|
Guidelines for Burn-in Justification and Burn-in Time Determination |
Burn-in is a technique used to increase the
quality of components and systems by operating the item under normal or
accelerated environmental conditions prior to shipment. If a burn-in
procedure is effective, the weak population in the product should be
eliminated. Items that are delivered to the consumer are superior to those
that would have been delivered without burn-in. The commonly used criteria
for evaluating the effectiveness of burn-in testing are: maximum mean
residual life, maximum probability of mission success after burn-in, etc.
Cost is also often considered as one of the objectives. Costs may include
the cost of the burn-in test, cost of warranty claims, cost of items lost to
burn-in and cost of failure. Based on different objectives, different
burn-in testing strategies should be designed. In the design of a burn-in
testing strategy, engineers always ask the following two questions:.
- Do I need to conduct burn-in testing for
my products?
- If so, how long does the burn-in testing
need to last?
In this article, we will briefly investigate
the burn-in techniques and give the answers to these two questions. for more
detailed discussion, please see Ref. [1].
Burn-in
Justification
First, we should be aware that burn-in testing is not necessary
for all the products. In order to benefit from burn-in testing, engineers
should collect failure data to decide whether or not burn-in is necessary
for the product. In this section, a general procedure for the quantification
of a burn-in test is given. It has the following three steps:
- Times-to-failure data collection.
- Initial data analysis.
- Formal parametric data analysis.
Times-to-Failure Data Collection
Times-to-failure data are the key to both
burn-in justification and burn-in time determination. Typically, these data
can be collected from previous burn-in tests, previous life tests or field
failure reports. Depending on how the tests were planned and conducted, or
how the field failures were monitored and recorded, the times-to-failure
data can be complete failure data or censored data (which includes
information about items that did not fail during the observation period,
called “suspensions”).
Initial Data Analysis
Before fitting any failure distribution to
the collected data, it is better to conduct an initial data analysis.
Usually, graphical plotting will give a very straightforward indication
about the failure pattern, such as decreasing failure rate (DFR), increasing
failure rate (IFR), constant failure rate (CFR) or mixed failure rate (MFR);
and whether subpopulations and outliers exist. Weibull probability plots can
serve this purpose very well since the Weibull distribution is a flexible
distribution. Depending on the value of the shape parameter b, the
distribution can describe the failure process with DFR, IFR, CFR and MFR.
Two other plots -- mean residual life (MRL) plots and total time on test (TTT)
plots -- also can be used to identify the patterns of the failures.
For a Weibull distribution, the probability
plot looks like Figure 1.

Figure 1: Weibull Probability Plot By examining the slope of the plot, the failure
rate trend can be obtained. If the slope is greater than 1, the product has
an increasing failure rate. If it is less than 1, a decreasing failure rate
exists. Further parametric analysis should be conducted after the initial
probability plot. By conducting parametric analysis, not only the mean
value, but also the confidence interval of the slope can be obtained.
Probability plots and histogram plots can be
used to identify whether multiple subpopulations exist in the data. The
histogram plot does not require any distribution assumption and is a
non-parametric method. For example, a histogram plot may be obtained as
shown in Figure 2. This plot provides enough evidence to show that there are
two subpopulations in the collected failure data.

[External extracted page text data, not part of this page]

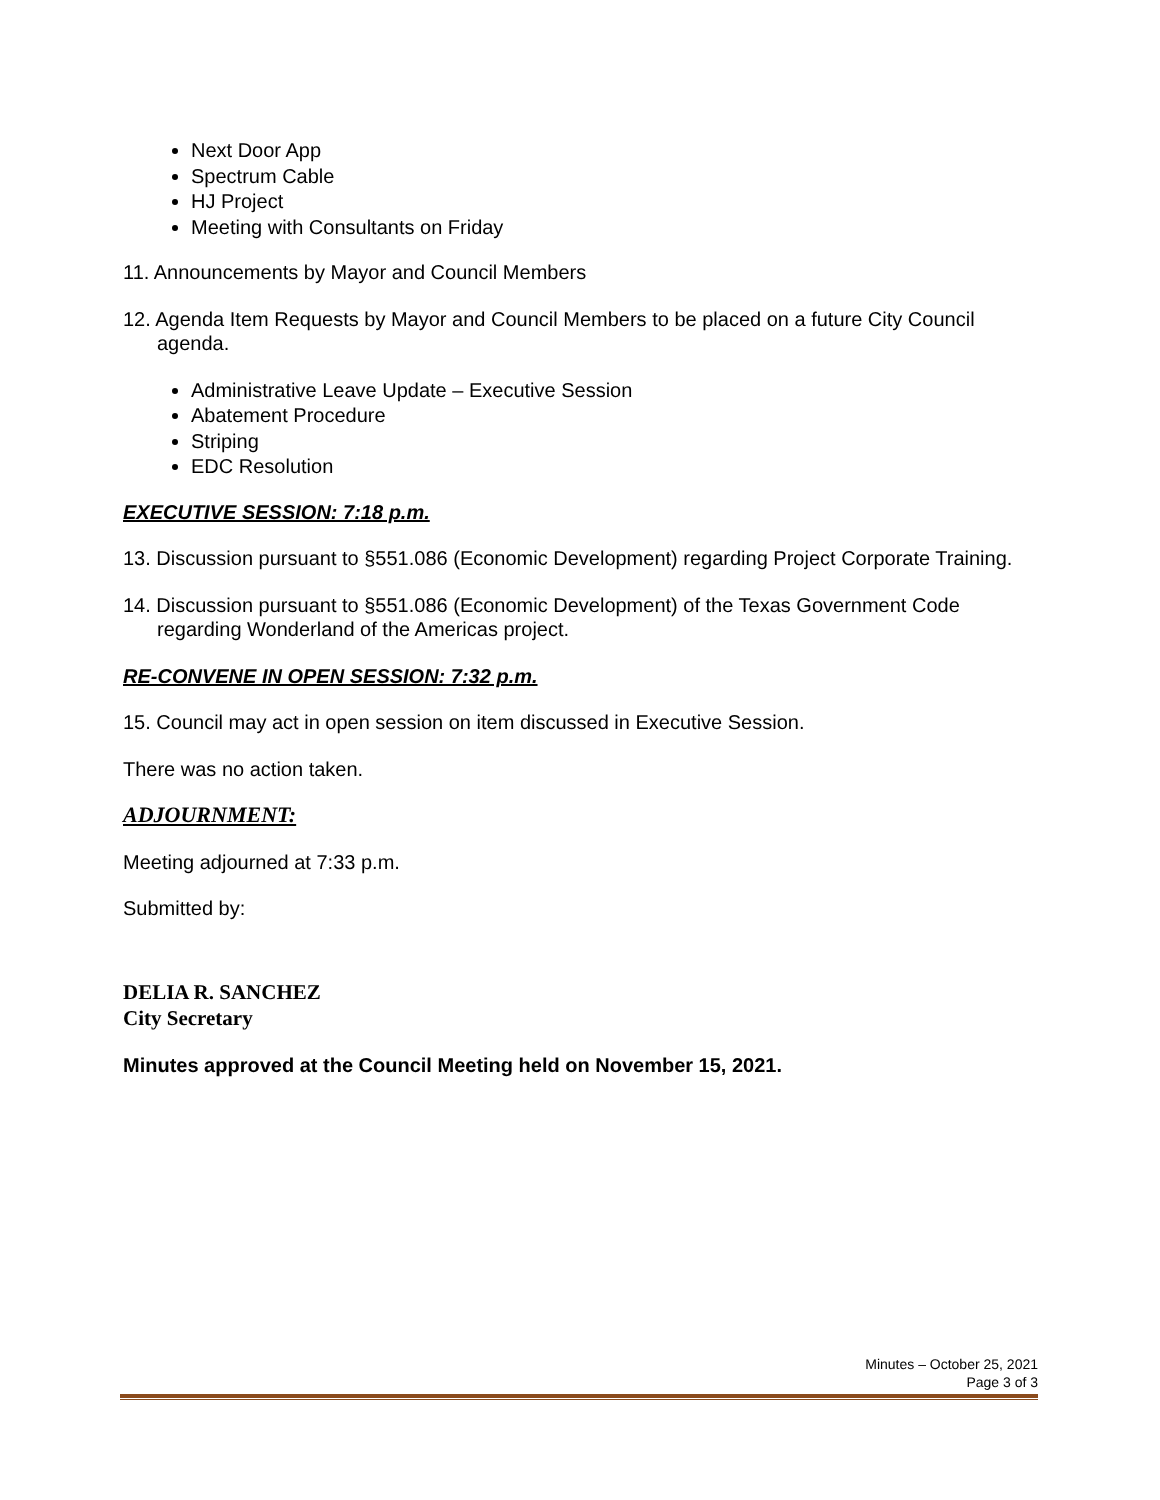Next Door App
Spectrum Cable
HJ Project
Meeting with Consultants on Friday
11. Announcements by Mayor and Council Members
12. Agenda Item Requests by Mayor and Council Members to be placed on a future City Council agenda.
Administrative Leave Update – Executive Session
Abatement Procedure
Striping
EDC Resolution
EXECUTIVE SESSION: 7:18 p.m.
13. Discussion pursuant to §551.086 (Economic Development) regarding Project Corporate Training.
14. Discussion pursuant to §551.086 (Economic Development) of the Texas Government Code regarding Wonderland of the Americas project.
RE-CONVENE IN OPEN SESSION: 7:32 p.m.
15. Council may act in open session on item discussed in Executive Session.
There was no action taken.
ADJOURNMENT:
Meeting adjourned at 7:33 p.m.
Submitted by:
DELIA R. SANCHEZ
City Secretary
Minutes approved at the Council Meeting held on November 15, 2021.
Minutes – October 25, 2021
Page 3 of 3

Figure 2: Histogram Plot of the Failure Data
In the probability or histogram plot, if any
points appear to be outliers, then the test procedure and data records need
to be checked. Any confirmed outliers should be removed from the original
data set before further analysis. Otherwise, such observations should be
kept in the data set.
Formal Parametric Data Analysis
The initial data analysis in the previous
section provides an indication about the failure pattern and subpopulation
behavior, which facilitates the selection of a proper model for describing
the failure process during burn-in. In this section, we will discuss the two
commonly used mathematical models for the failure process during burn-in.
One is the single population Weibull model and another is the mixed-Weibull
model. Since the exponential distribution is a special case of the Weibull
model, the mixed-exponential model falls under the mixed-Weibull family. The
mixed-Weibull model can describe the reliability bathtub curve very well.
Another type of model called the "bathtub curve family" can also be used to
describe the bathtub curve and the burn-in failure process. For details,
please refer to Ref. [1].
Single Population Weibull Model
This model is also called the 2-parameter
Weibull. Its probability density function is given by:
 The failure rate function is given by:
 where b
is the shape parameter and h
is the scale parameter. From Eqn.(2) we can see that if
b is less
than 1, the failure rate will decrease with the time and if
b is larger
than 1, the failure rate will increase with time. If
b is equal
to 1, the failure rate is a constant value. The use of
b to
determine the burn-in time is illustrated later in this article.
Mixed-Weibull Model
In this article, we only consider the 2
population mixed-Weibull model or bimodal mixed-Weibull model. A 2
population mixed-Weibull model can be used to describe a population with two
different distributions. A freak population represents the weak or
substandard components or assemblies with strength values much smaller than
the specified limits. A main population represents a subpopulation of the
strong or standard components or assemblies with strengths around the
specified limits. The weak population is usually caused by defects in the
manufacturing process and the lack of quality control. The probability
density function for the mixed-Weibull model is shown in Figure 3.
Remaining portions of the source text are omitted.